Boccia England, the national governing body for the disability sport, has released the findings of its 2020 survey which show that, despite the impact of Covid-19, the game is making a significant difference for players with limited mobility. 81% say playing boccia is having a positive impact on their daily lives, and for 76%, participating in the game has improved their confidence.

Asked about playing boccia outside of the Covid-19 restrictions, 66% replied that they play once a week or more, and 39% say it has encouraged them to get involved in other activities where possible.

Boccia is an international target ball game played from a seated position and is ideal for wheelchair users. It tests muscle control and accuracy as players propel balls to land close to a white marker ball. Over 54,000 people in England played the game in 2020, and for over half the regular players it is the only sporting option open to them.
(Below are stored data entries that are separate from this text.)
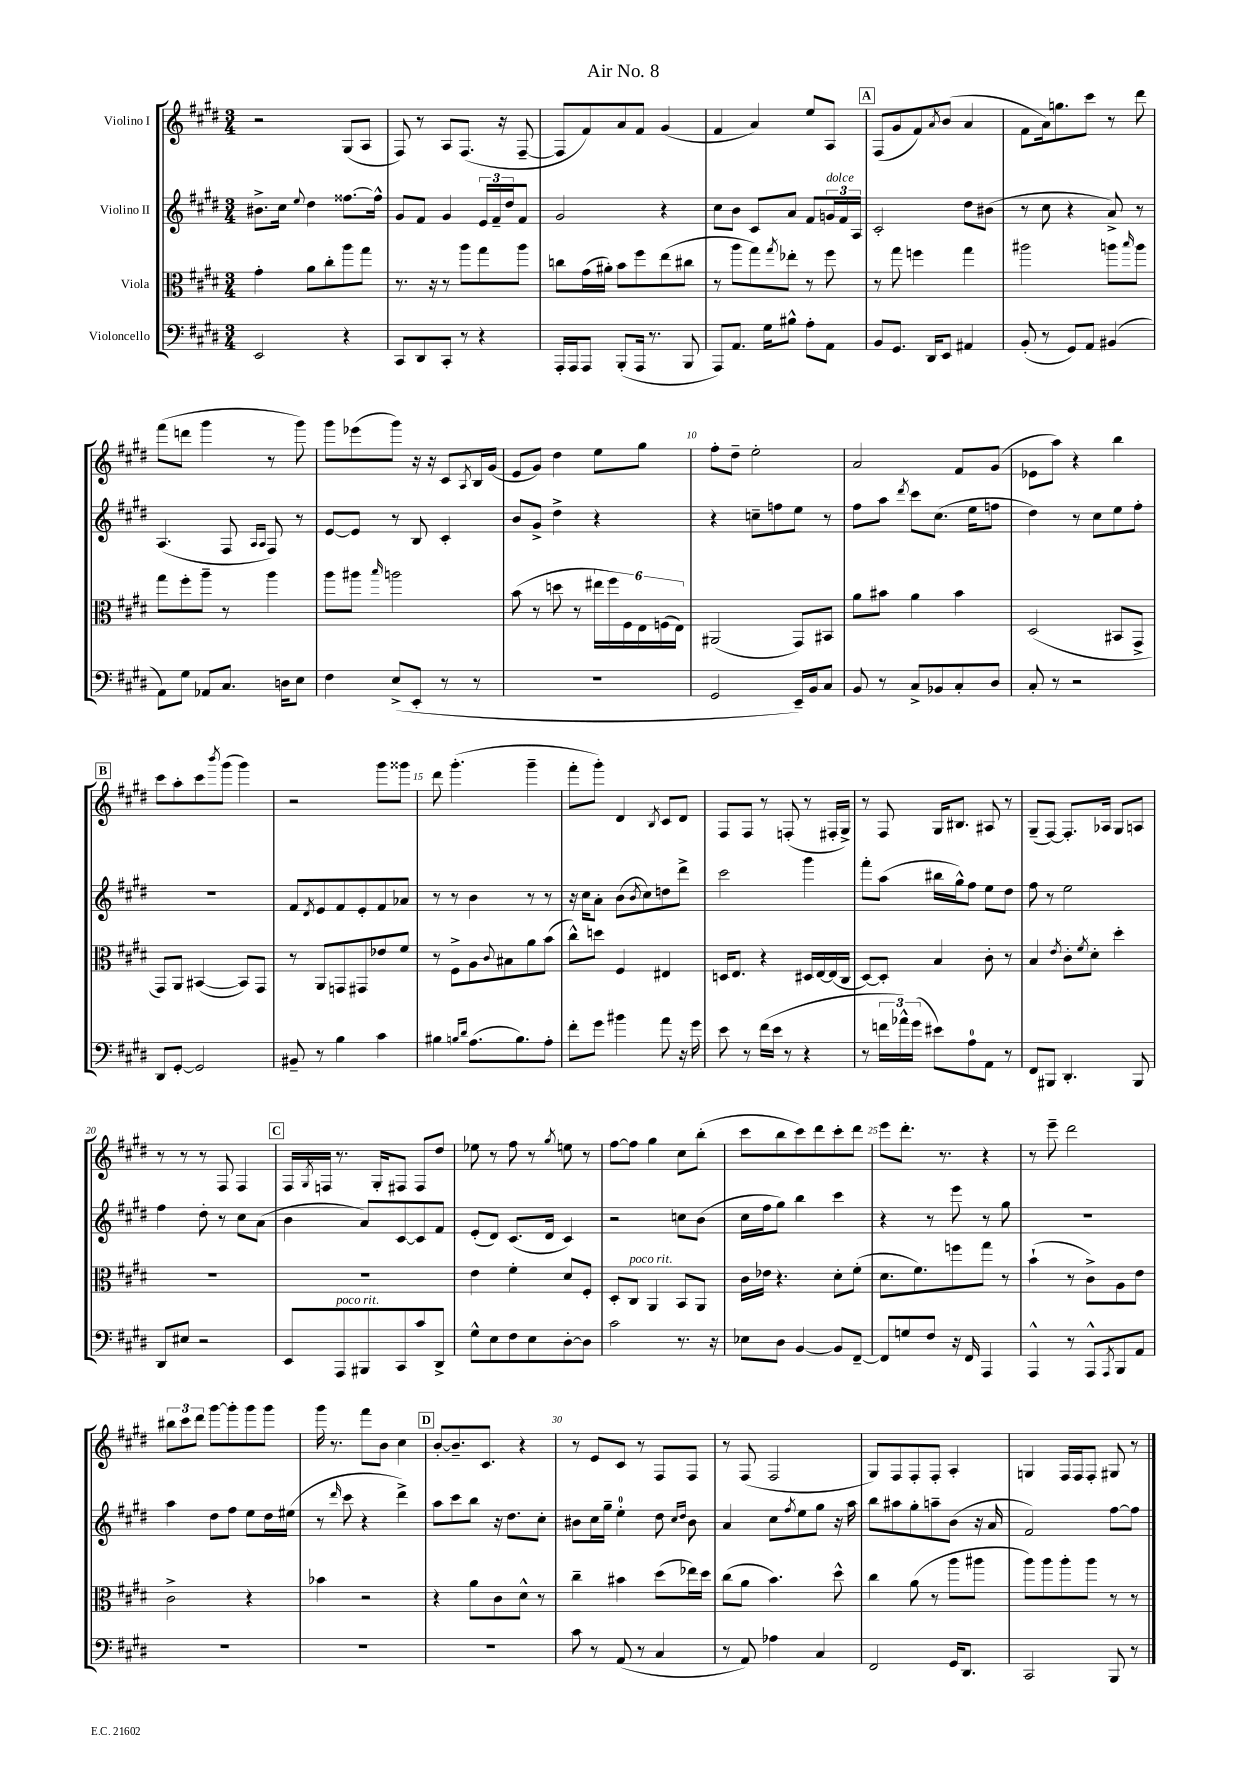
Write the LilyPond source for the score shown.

\header { title = "Air No. 8" }
<<
\new StaffGroup <<
\new Staff = "s0" \with { instrumentName = "Violino I" } {
    \clef treble \key e \major \numericTimeSignature \time 3/4
    r2 gis8( a8 |
    fis8) r8 a8 fis8.( r16 fis8~-- |
    fis8 fis'8) a'8 fis'8 gis'4( |
    fis'4 a'4) e''8 a8 |
    \mark \markup { \box "A" } fis8( gis'8 fis'8) \acciaccatura { a'8 } b'8( a'4 |
    fis'8 a'16) g''8. cis'''8 r8 dis'''8 |
    fis'''8( d'''8 gis'''4 r8 gis'''8) |
    gis'''8 ees'''8( gis'''8) r16 r16 cis'8 \acciaccatura { a8 } b16 gis'16( |
    e'8 gis'8) dis''4 e''8 gis''8 |
    fis''8-. dis''8-- e''2-. |
    a'2 fis'8 gis'8( |
    ees'8 a''8) r4 b''4 |
    \mark \markup { \box "B" } cis'''8 a''8-. cis'''8 \acciaccatura { b'''8 } gis'''8( gis'''4) |
    r2 gis'''8 gisis'''8 |
    dis'''8 gis'''4.-.( gis'''4-- |
    fis'''8-. gis'''8-.) dis'4 \acciaccatura { b8 } cis'8 dis'8 |
    fis8 fis8 r8 f8-.( r8 fis16-. gis16->) |
    r8 fis8 gis16 bis8. ais8 r8 |
    gis8--( fis8~) fis8.-. aes16 gis8 a8 |
    r8 r8 r8 fis8 fis4 |
    \mark \markup { \box "C" } fis16 \acciaccatura { gis8 } f16 r8. gis16-. fis8 fis8 dis''8 |
    ees''8 r8 fis''8 r8 \acciaccatura { gis''8 } e''8 r8 |
    fis''8~ fis''8 gis''4 cis''8 b''8-.( |
    cis'''8 b''8 cis'''8) dis'''8 cis'''8-. dis'''8 |
    e'''8 dis'''8.-. r8. r4 |
    r8 e'''8-- dis'''2 |
    \tuplet 3/2 { bis''8 cis'''8 dis'''8 } gis'''8~ gis'''8-. gis'''8 gis'''8 |
    gis'''16 r8. fis'''8 b'8 cis''4 |
    \mark \markup { \box "D" } b'8~-. b'8.-- cis'8. r4 |
    r8 e'8 cis'8 r8 fis8 fis8 |
    r8 fis8( fis2 |
    gis8) fis8 fis8-. fis8-. a4-. |
    g4 fis16 fis16 fis8-. gis8 r8 \bar "|." |
}
\new Staff = "s1" \with { instrumentName = "Violino II" } {
    \clef treble \key e \major \numericTimeSignature \time 3/4
    bis'8.-> cis''16 \appoggiatura { e''8 } dis''4 fisis''8.~ fisis''16-^ |
    gis'8 fis'8 gis'4 \tuplet 3/2 { e'16 fis'16-- dis''16 } fis'8 |
    gis'2 r4 |
    cis''8 b'8 cis'8 a'8 fis'8 \tuplet 3/2 { g'16^\markup { \italic "dolce" } fis'16 a16 } |
    \mark \markup { \box "A" } cis'2-. dis''8 bis'8( |
    r8 cis''8 r4 a'8->) r8 |
    a4.( fis8 \grace { a16 a16 } fis8) r8 |
    e'8~ e'8 r8 b8 cis'4-. |
    b'8 gis'8-> dis''4-> r4 |
    r4 c''8-- f''8 e''8 r8 |
    fis''8 a''8 \acciaccatura { dis'''8 } cis'''8 cis''8.( e''16 f''8 |
    dis''4) r8 cis''8 e''8 fis''8-. |
    \mark \markup { \box "B" } R2. |
    fis'8 \acciaccatura { dis'8 } e'8 fis'8 e'8-. fis'8 aes'8 |
    r8 r8 b'4 r8 r8 |
    r16 cis''16 a'8-. b'8( \acciaccatura { b'8 } cis''8) d''8 dis'''8-> |
    cis'''2 gis'''4 |
    fis'''8-. a''8( bis''16 gis''16-^) fis''8 e''8 dis''8 |
    fis''8 r8 e''2 |
    fis''4 dis''8-. r8 cis''8 a'8( |
    \mark \markup { \box "C" } b'4 a'8) cis'8~ cis'8 fis'8 |
    e'8-.( dis'8) cis'8.( dis'16 cis'4) |
    r2 c''8 b'8( |
    cis''16 fis''16 gis''8) b''4 cis'''4 |
    r4 r8 e'''8 r8 gis''8 |
    R2. |
    a''4 dis''8 fis''8 e''8 dis''16 eis''16( |
    r8 \grace { dis'''16 } cis'''8 r4 dis'''4->) |
    \mark \markup { \box "D" } a''8 cis'''8 b''8 r16 dis''8. cis''8-. |
    bis'8 cis''16 gis''16-- e''4-0-. dis''8 \grace { cis''16 dis''16 } bis'8 |
    a'4 cis''8 \acciaccatura { fis''8 } e''8 gis''8 r16 a''16 |
    b''8 ais''8 gis''8-. a''8-- b'8( r16 a'16 |
    fis'2) fis''8~ fis''8 \bar "|." |
}
\new Staff = "s2" \with { instrumentName = "Viola" } {
    \clef alto \key e \major \numericTimeSignature \time 3/4
    gis'4-. a'8 cis''8-. a''8 gis''8 |
    r8. r16 r8 a''8 gis''8 a''8 |
    c''8 gis'16( ais'16-.) b'8 fis''8 e''8( cis''8 |
    r8 a''8 gis''8) \acciaccatura { gis''8 } ees''8-. r8 fis''8 |
    \mark \markup { \box "A" } r8 gis''8 f''4 gis''4 |
    ais''2 a''8 \grace { b''16 } a''8 |
    gis''8 fis''8-. a''8-- r8 a''4 |
    a''8 ais''8 \grace { b''16 } a''2 |
    b'8( r8 d''8 r8 \tuplet 6/4 { eis''16 fis''16) fis16 e16 f16( e16) } |
    ais,2( gis,8) bis,8 |
    a'8 bis'8 a'4 bis'4 |
    dis2( bis,8 gis,8-> |
    \mark \markup { \box "B" } gis,8) a,8 bis,4~( bis,8) gis,8 |
    r8 a,8 g,8 gis,8 ees'8 fis'8 |
    r8 fis8-> a8 \appoggiatura { cis'8 } bis8 a'8 b'8( |
    cis''8-^) d''8 fis4 eis4 |
    d16 e8. r4 dis16 e16~ e16( cis16 |
    dis8~) dis8-. b4 cis'8-. r8 |
    b4 \acciaccatura { e'8 } cis'8-. \acciaccatura { fis'8 } dis'8-. dis''4-. |
    R2. |
    \mark \markup { \box "C" } R2. |
    e'4 fis'4-. dis'8 fis8-. |
    dis8-. cis8^\markup { \italic "poco rit." } a,4 b,8 a,8 |
    cis'16 ees'16 r4. dis'8-. fis'8-.( |
    dis'8. fis'8.) f''8 gis''8 r8 |
    b'4-!( r8 cis'8->) a8 e'8 |
    cis'2-> r4 |
    bes'4 r2 |
    \mark \markup { \box "D" } r4 a'8 cis'8 dis'8-^ r8 |
    cis''4-- bis'4 dis''8( ees''16) dis''16 |
    cis''8( a'8 b'4.) dis''8-^ |
    cis''4 a'8( r8 a''8 ais''8 |
    a''8) a''8 a''8-. a''8 r8 r8 \bar "|." |
}
\new Staff = "s3" \with { instrumentName = "Violoncello" } {
    \clef bass \key e \major \numericTimeSignature \time 3/4
    e,2 r4 |
    cis,8 dis,8 cis,8-. r8 r4 |
    a,,16-. a,,16 a,,8 b,,8-.( a,,16 r8. b,,8 |
    a,,8) a,8. gis16 bis8-^ a8-. a,8 |
    \mark \markup { \box "A" } b,8 gis,8. dis,16 e,8 ais,4 |
    b,8-.( r8 gis,8) a,8 bis,4( |
    a,8) gis8 aes,8 cis8. d16 e8 |
    fis4 e8->( e,8-. r8 r8 |
    r2. |
    gis,2 e,16--) b,16 cis8 |
    b,8 r8 cis8-> bes,8 cis8-. dis8 |
    cis8-. r8 r2 |
    \mark \markup { \box "B" } dis,8 gis,8~-. gis,2 |
    bis,8-- r8 b4 cis'4 |
    bis4 \grace { b16 dis'16 } a8.( b8.) a8-. |
    fis'8-. gis'8 bis'4 a'8 r16 gis'16 |
    e'8 r8 fis'16( e'16 r8 r4 |
    r8 \tuplet 3/2 { f'16 aes'16-^) gis'16( } eis'8) a8-0 a,8 r8 |
    fis,8 bis,,8 dis,4.-. bis,,8 |
    dis,8 eis8 r2 |
    \mark \markup { \box "C" } e,8 a,,8^\markup { \italic "poco rit." } bis,,8 cis,8 cis'8 dis,8-> |
    gis8-^ e8 fis8 e8 dis8~-. dis8 |
    cis'2 r8. r16 |
    ees8 dis8 b,4~ b,8 fis,8~-- |
    fis,8 g8 fis8 r16 fis,16 a,,4 |
    a,,4-^ r8 a,,8-^ \acciaccatura { a,,8 } b,,8 a,8 |
    R2. |
    R2. |
    \mark \markup { \box "D" } R2. |
    cis'8 r8 a,8( r8 cis4 |
    r8 a,8) aes4 cis4 |
    fis,2 gis,16 dis,8. |
    cis,2 b,,8 r8 \bar "|." |
}
>>
>>
\layout { \context { \Score \override BarNumber.break-visibility = ##(#f #t #t) barNumberVisibility = #(every-nth-bar-number-visible 5) } }
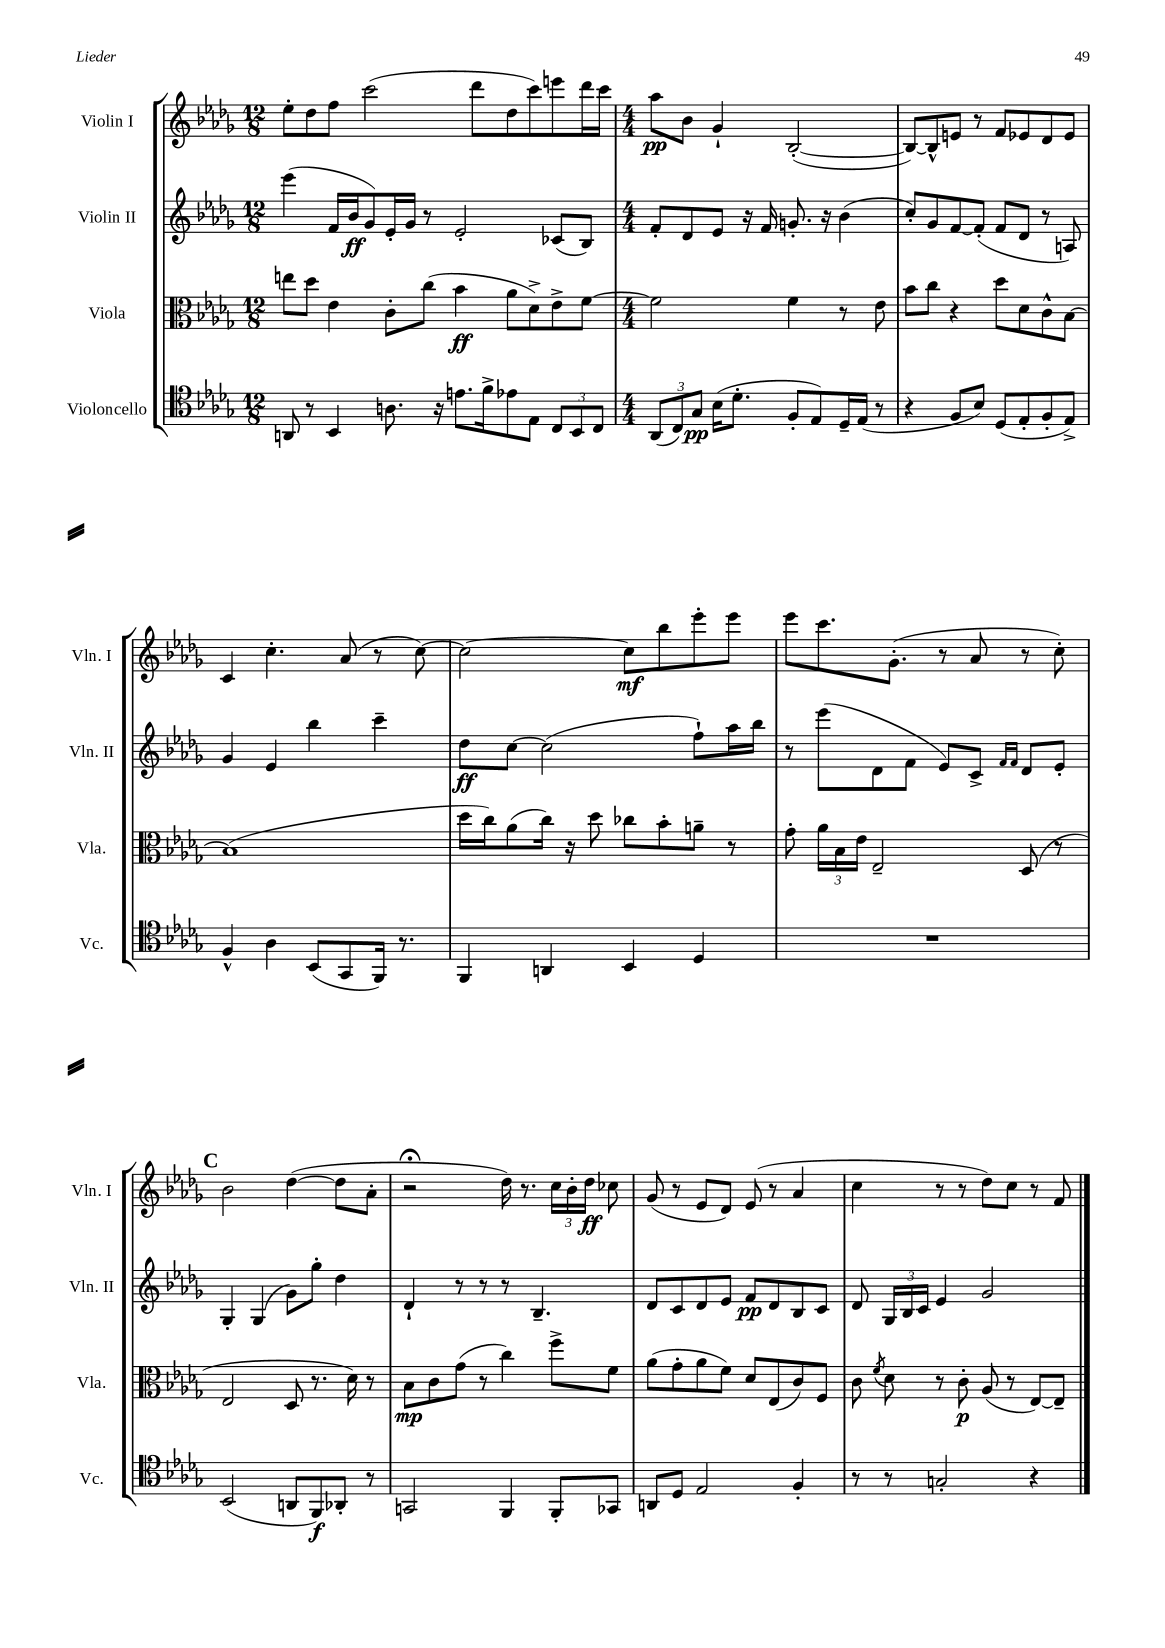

The survey asked about the impact of Covid-19 on players’ levels of activity and on their mental health. 51% of respondents are less active now as a direct result of the need to stay safe, and for 47% there has been a significant impact on mental wellbeing.

Nineteen-year-old Azhad Fauzi plays boccia through his club in Durham. During the first pandemic lockdown, Azhad took part in The Rainbow Cup, an online competition organised by Boccia England. He says:

“The Rainbow Cup was an amazing way to stay connected and to share my progress with friends and family. It has given them a small insight to what Boccia was and how important it is to me. It sparked a spirit that I thought had been lost during isolation and made me more motivated and competitive with every challenge. It allowed me to be creative and use the limited space and resources around me that I never knew could be helpful for training.”

CEO of Boccia England Chris Ratcliffe said:

“The results of our annual survey cover the period affected by the pandemic when we launched Boccia at Home. I’m delighted to see how the game is being played for fun, or competitively in kitchens, dining rooms and gardens and then streamed online. It’s all about giving people a way to build back physical and mental resilience, as well as maintaining a sense of social and community involvement.

“In time we will be able to get back to our local clubs and the face-to-face competitions all of us enjoy. Despite the limitations we face, it’s clear from the survey that this game makes a massive difference in the lives of people who would otherwise miss out on the benefits a sport can bring”.


For more information, including full details of the Big Boccia Survey 2020: Cally Keetley, Boccia England [email protected]



Boccia England is a registered Charity and the National Governing Body for boccia in England. The charity is responsible for the grass roots development of the game to the point where athletes compete in World Class events. These World Class competitions are managed by Boccia UK.

Key Facts: April 2019 – March 2020

54,892 people play boccia in England:

  • 8,029 (15%) are regular players
  • 21,257 are inactive participants (coaches, referees, volunteers, etc)
  • 25,606 players in educational settings

74 affiliated clubs and schools

Boccia England receives funding from Sport England as well as from several other smaller funders.


Boccia (pronounced ‘botcha’) is derived from the ancient Italian game of bocce and is similar to the French boules game, pétanque. Boccia is thought to have evolved from one of the first games played in ancient Greece and Egypt where large stones would have been thrown at a target. Sir Francis Drake and Lord Howard even played a game in Plymouth, England, whilst waiting for the arrival of the Spanish Armada in 1588. It is believed that Sir Francis Drake insisted on finishing the game before leaving to defeat the enemy.

The sport is contested at local, national and international levels, by athletes with severe physical disabilities. It was originally designed to be played by people with cerebral palsy.  Now the game is played by athletes with other severe disabilities affecting motor skills, and increasingly enjoyed by the elderly and school pupils.

In 1984, boccia became a Paralympic sport and is governed by the Boccia International Sports Federation (BISFed). It  is one of only two Paralympic sports (along with goalball) that have no Olympic equivalent.